-- DATA FOR REVIEW follows --
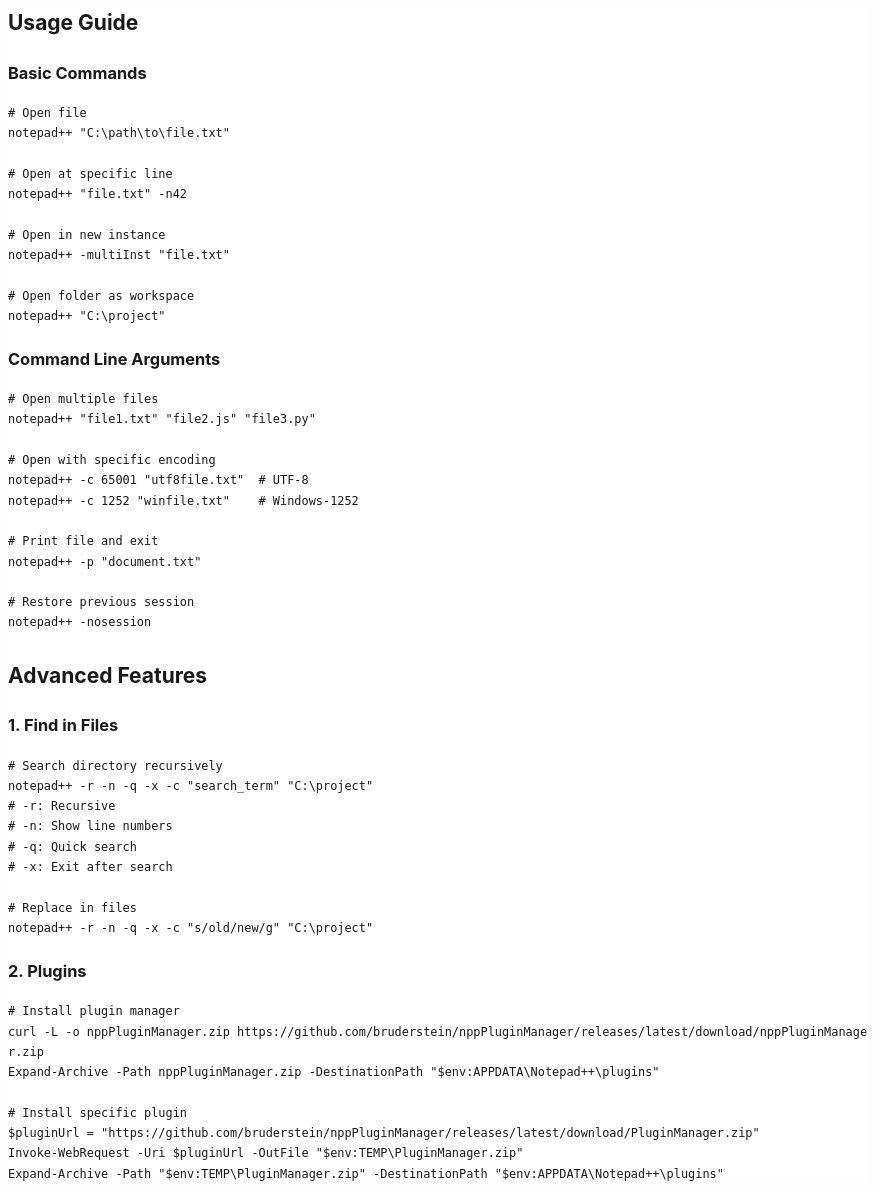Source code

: ## Usage Guide

### Basic Commands
```batch
# Open file
notepad++ "C:\path\to\file.txt"

# Open at specific line
notepad++ "file.txt" -n42

# Open in new instance
notepad++ -multiInst "file.txt"

# Open folder as workspace
notepad++ "C:\project"
```

### Command Line Arguments
```batch
# Open multiple files
notepad++ "file1.txt" "file2.js" "file3.py"

# Open with specific encoding
notepad++ -c 65001 "utf8file.txt"  # UTF-8
notepad++ -c 1252 "winfile.txt"    # Windows-1252

# Print file and exit
notepad++ -p "document.txt"

# Restore previous session
notepad++ -nosession
```

## Advanced Features

### 1. Find in Files
```batch
# Search directory recursively
notepad++ -r -n -q -x -c "search_term" "C:\project"
# -r: Recursive
# -n: Show line numbers
# -q: Quick search
# -x: Exit after search

# Replace in files
notepad++ -r -n -q -x -c "s/old/new/g" "C:\project"
```

### 2. Plugins
```batch
# Install plugin manager
curl -L -o nppPluginManager.zip https://github.com/bruderstein/nppPluginManager/releases/latest/download/nppPluginManager.zip
Expand-Archive -Path nppPluginManager.zip -DestinationPath "$env:APPDATA\Notepad++\plugins"

# Install specific plugin
$pluginUrl = "https://github.com/bruderstein/nppPluginManager/releases/latest/download/PluginManager.zip"
Invoke-WebRequest -Uri $pluginUrl -OutFile "$env:TEMP\PluginManager.zip"
Expand-Archive -Path "$env:TEMP\PluginManager.zip" -DestinationPath "$env:APPDATA\Notepad++\plugins"
```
-- DATA FOR REVIEW concluded --
Starting at the line that contains "### 2. Plugins", write out every line to the end of the entries, exactly as given.

### 2. Plugins
```batch
# Install plugin manager
curl -L -o nppPluginManager.zip https://github.com/bruderstein/nppPluginManager/releases/latest/download/nppPluginManager.zip
Expand-Archive -Path nppPluginManager.zip -DestinationPath "$env:APPDATA\Notepad++\plugins"

# Install specific plugin
$pluginUrl = "https://github.com/bruderstein/nppPluginManager/releases/latest/download/PluginManager.zip"
Invoke-WebRequest -Uri $pluginUrl -OutFile "$env:TEMP\PluginManager.zip"
Expand-Archive -Path "$env:TEMP\PluginManager.zip" -DestinationPath "$env:APPDATA\Notepad++\plugins"
```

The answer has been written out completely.